MHB Factoring x^2 + y^2 | Sophie Germain's Identity

[Dethrone]

I came across an interesting website today, which stated that you can factor sums of squares IF 2AB is a perfect square known as the Sophie Germain’s Identity. Below is the website for your reference.

http://oakroadsystems.com/math/sumsqr.htm

I realize that if it is a perfect square, then the factorization would be nice and clean, but could you not do it also for non-perfect squares?

Example: factor $x^2 + y^2$

$A=x$
$B=y$
$2AB=2xy$

Therefore, $(x+y+\sqrt{2xy}) (x+y-\sqrt{2xy})$. If I were to expand this, I would get $x^2 + y^2$. Is this correct?

 

[Deveno]

I came across an interesting website today, which stated that you can factor sums of squares IF 2AB is a perfect square known as the Sophie Germain’s Identity. Below is the website for your reference.

http://oakroadsystems.com/math/sumsqr.htm

I realize that if it is a perfect square, then the factorization would be nice and clean, but could you not do it also for non-perfect squares?

Example: factor x^2 + y^2

A=x
B=y
2AB=2xy

Therefore, (x+y+sqrt(2xy)) (x+y-sqrt(2xy)). If I were to expand this, I would get x^2 + y^2. Is this correct?

Yes, that's true. The real question is: how useful is it?

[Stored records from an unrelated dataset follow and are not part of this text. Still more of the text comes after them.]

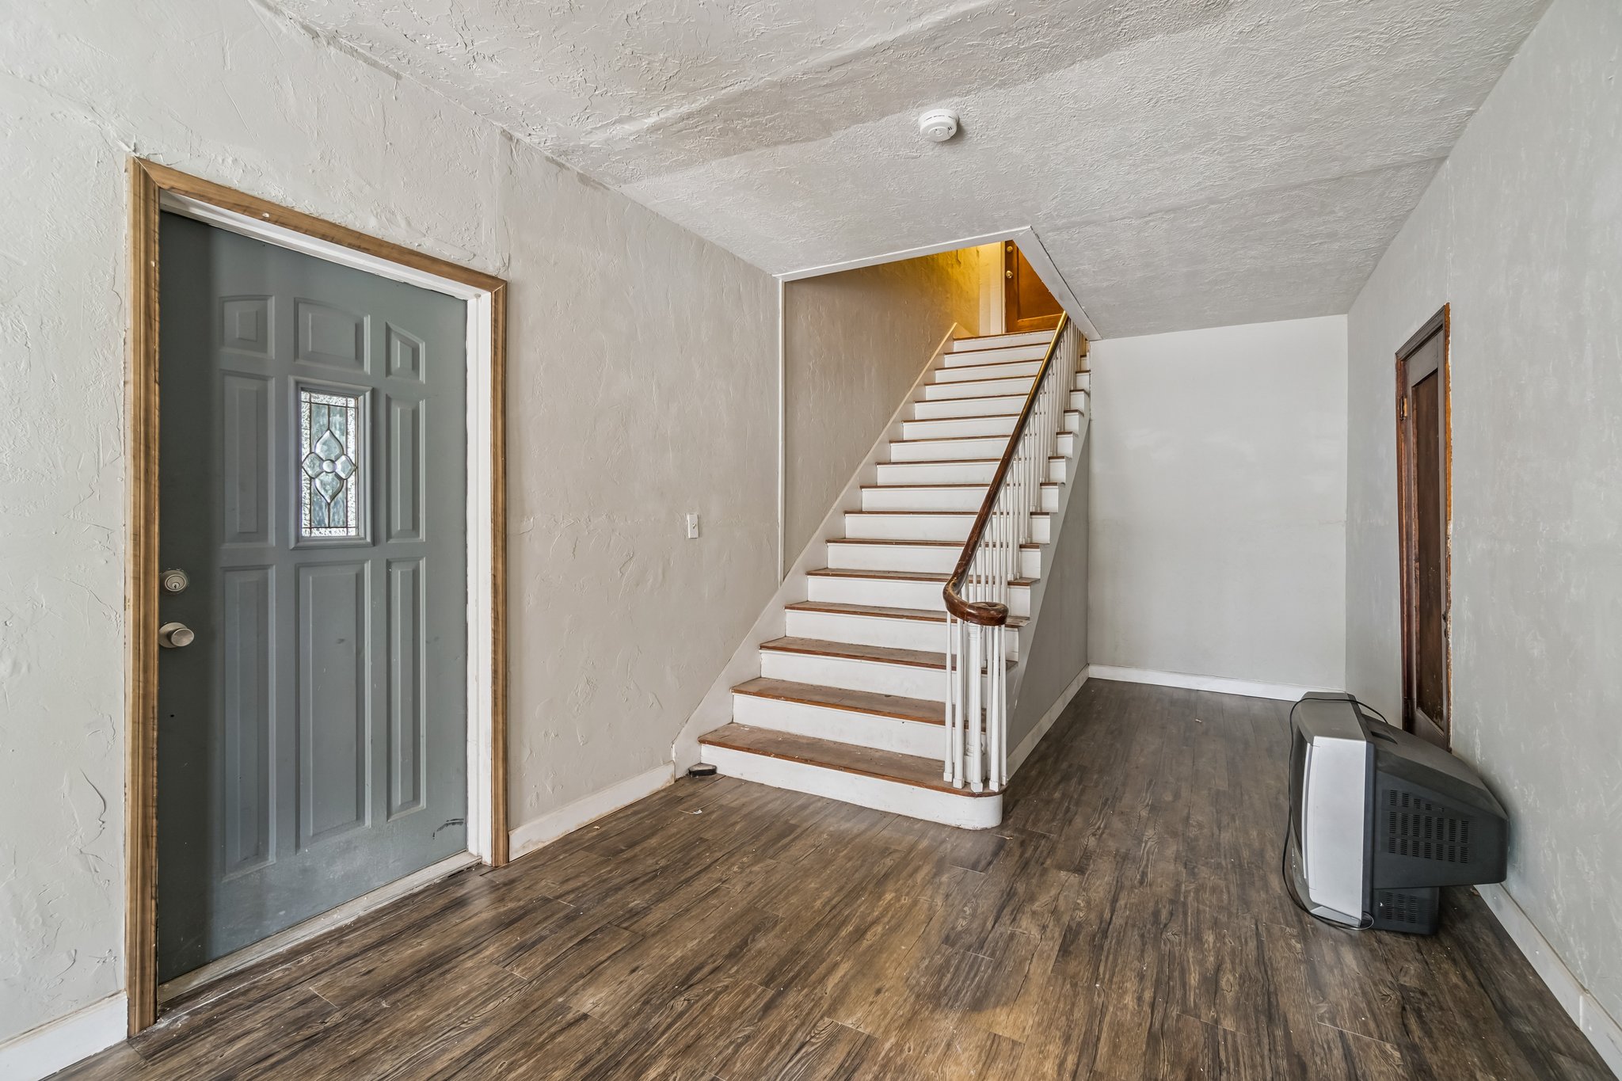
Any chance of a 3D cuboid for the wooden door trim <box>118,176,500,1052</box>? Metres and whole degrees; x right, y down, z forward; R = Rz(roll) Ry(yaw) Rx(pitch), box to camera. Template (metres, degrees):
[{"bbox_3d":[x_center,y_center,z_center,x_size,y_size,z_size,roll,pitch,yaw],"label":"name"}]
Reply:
[{"bbox_3d":[-1.396,0.145,2.079,0.040,2.150,1.023,1,1,31],"label":"wooden door trim"}]

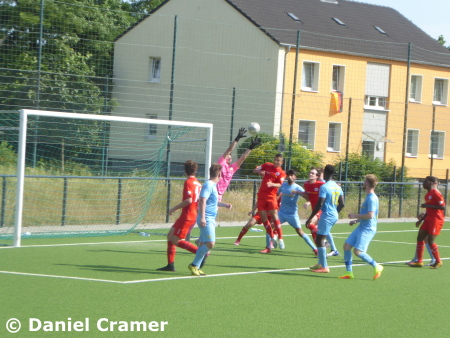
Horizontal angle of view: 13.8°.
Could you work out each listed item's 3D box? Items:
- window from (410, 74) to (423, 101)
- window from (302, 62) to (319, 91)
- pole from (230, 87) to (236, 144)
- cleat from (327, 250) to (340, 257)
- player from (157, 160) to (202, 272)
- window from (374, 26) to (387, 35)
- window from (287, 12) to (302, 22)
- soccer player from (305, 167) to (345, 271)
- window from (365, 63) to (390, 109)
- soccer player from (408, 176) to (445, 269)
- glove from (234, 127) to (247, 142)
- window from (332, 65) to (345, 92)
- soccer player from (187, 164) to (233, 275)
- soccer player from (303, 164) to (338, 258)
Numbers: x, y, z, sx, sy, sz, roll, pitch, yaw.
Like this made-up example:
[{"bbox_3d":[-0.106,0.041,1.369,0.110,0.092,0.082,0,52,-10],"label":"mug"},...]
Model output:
[{"bbox_3d":[9.739,-4.100,95.351,0.200,1.370,1.150,4,1,36],"label":"window"},{"bbox_3d":[4.022,-4.327,87.300,0.150,1.380,1.330,3,1,36],"label":"window"},{"bbox_3d":[0.195,-0.572,59.021,0.070,4.000,0.070,3,1,-37],"label":"pole"},{"bbox_3d":[2.141,1.669,36.700,0.280,0.120,0.100,3,1,-13],"label":"cleat"},{"bbox_3d":[-0.696,0.756,30.100,0.760,1.780,0.520,3,1,30],"label":"player"},{"bbox_3d":[8.146,-7.303,97.412,0.720,0.120,0.560,42,22,29],"label":"window"},{"bbox_3d":[3.368,-7.438,90.627,0.750,0.120,0.580,42,22,29],"label":"window"},{"bbox_3d":[1.718,0.855,31.800,0.550,1.830,0.500,3,1,-38],"label":"soccer player"},{"bbox_3d":[7.497,-4.124,92.257,0.220,2.220,2.200,4,1,36],"label":"window"},{"bbox_3d":[3.889,1.023,35.900,0.580,1.770,0.500,3,1,-23],"label":"soccer player"},{"bbox_3d":[0.334,-0.720,38.800,0.190,0.290,0.110,30,0,-40],"label":"glove"},{"bbox_3d":[5.380,-4.298,89.287,0.200,1.350,1.080,4,1,36],"label":"window"},{"bbox_3d":[-0.243,0.823,30.200,0.680,1.800,0.520,3,1,-3],"label":"soccer player"},{"bbox_3d":[1.825,0.850,36.500,0.680,1.770,0.620,3,1,21],"label":"soccer player"}]

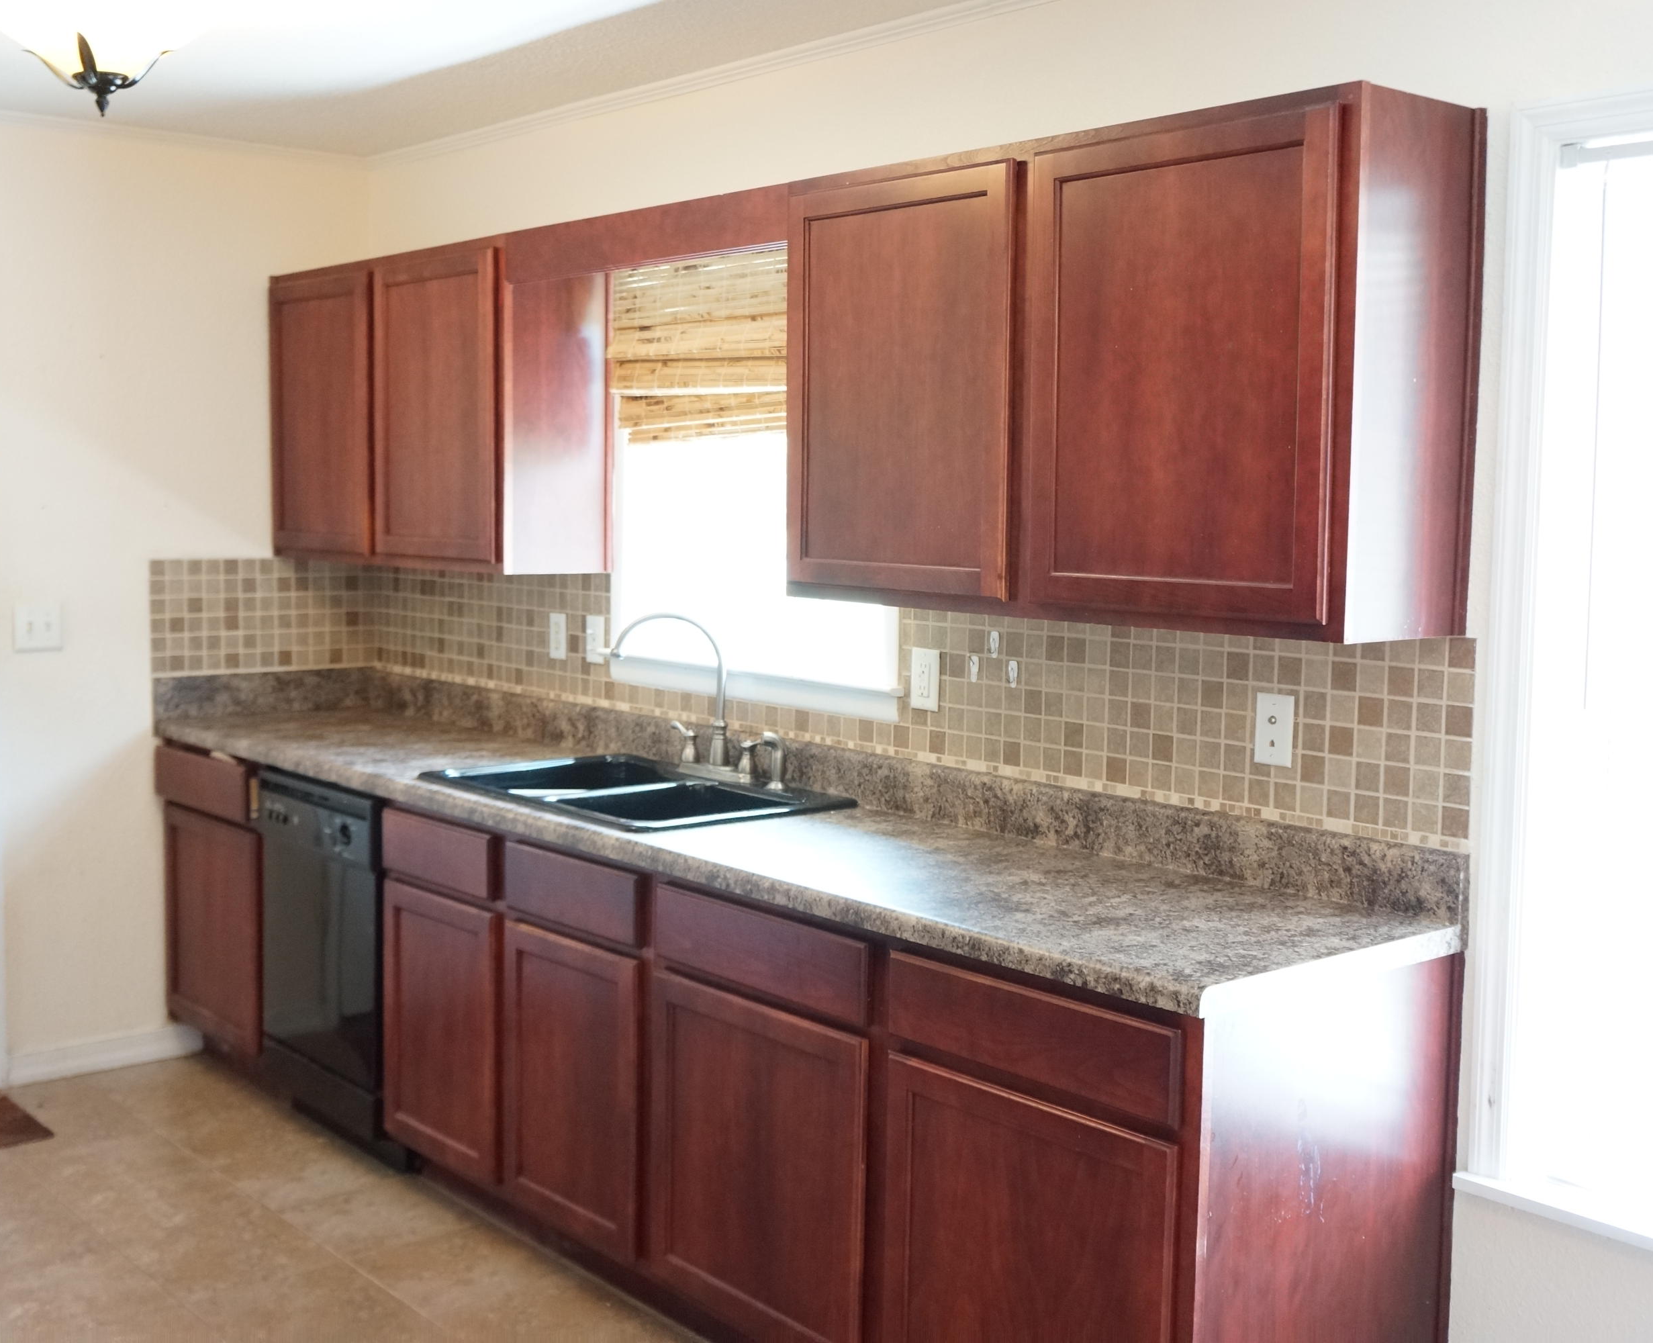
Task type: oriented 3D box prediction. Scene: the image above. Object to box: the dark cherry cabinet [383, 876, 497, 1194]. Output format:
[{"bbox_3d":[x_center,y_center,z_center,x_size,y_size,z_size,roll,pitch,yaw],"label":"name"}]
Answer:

For example, we can factor 25 as:

$(7 + \sqrt{24})(7 - \sqrt{24})$, but this factorization is not very easy to work with. This factors the rational number 25 into two irrational numbers, whereas the factorization:

$25 = 5\ast 5$

is much more practical.

So this raises the question: when is $\sqrt{2xy}$ rational?

 

[Dethrone]

You're right, it's not at all useful, just thought it was neat. I don't think sqrt(2xy) is rational, since sqrt(2) is an irrational number? Assuming that xy = 1.

 

[kaliprasad]

You're right, it's not at all useful, just thought it was neat. I don't think sqrt(2xy) is rational, since sqrt(2) is an irrational number? Assuming that xy = 1.

It is useful. One should realize that $x^2 + y^2$ is not the expression but the form

for exampe $a^4 + 4b^4$ is $x^2+y^2$ where $x=a^2$ and $y = 2b^2$ then $2xy= 4a^2b^2$ which is a perfect square

this can be utilized to factor

 

[Dethrone]

Ah, I see. This is unrelated to the original topic, but how may I go around factoring y^4 + y^2 + 1?

I know it is (y^2 + y + 1) (y^2 - y + 1), but not sure how to get there.

The only thing I notice is that there is some kind of difference of squares going around...
(y^2 + 1 + y) (y^2 + 1 - y)
= (y^2 + 1)^2 - y^2
= y^4 + 2y^2 + 1 - y^2

Is there an easier way to factor it, other than to rearrange the polynomial like what I just did?

 

[Prove It]

Ah, I see. This is unrelated to the original topic, but how may I go around factoring y^4 + y^2 + 1?

I know it is (y^2 + y + 1) (y^2 - y + 1), but not sure how to get there.

Let $\displaystyle \begin{align*} x = y^2 \end{align*}$ to get $\displaystyle \begin{align*} x^2 + x + 1 \end{align*}$ and then complete the square.

 

[Dethrone]

Ah, completing the square. Before I asked the question, I got to x^2 + x + 1, but I didn't know how to further factor it. Thanks!

EDIT: Wait... x^2 + x + 1 = (x + 1/2)^2 + 3/4...how do I further factor?

 

[Dethrone]

Still having a bit of trouble, actually.

If we let y^2 = x
then...
x^2 + x + 1, completing the square gives me (x+1/2)^2 + 3/4

How do I get (y^2 + y + 1) (y^2 - y + 1) from that?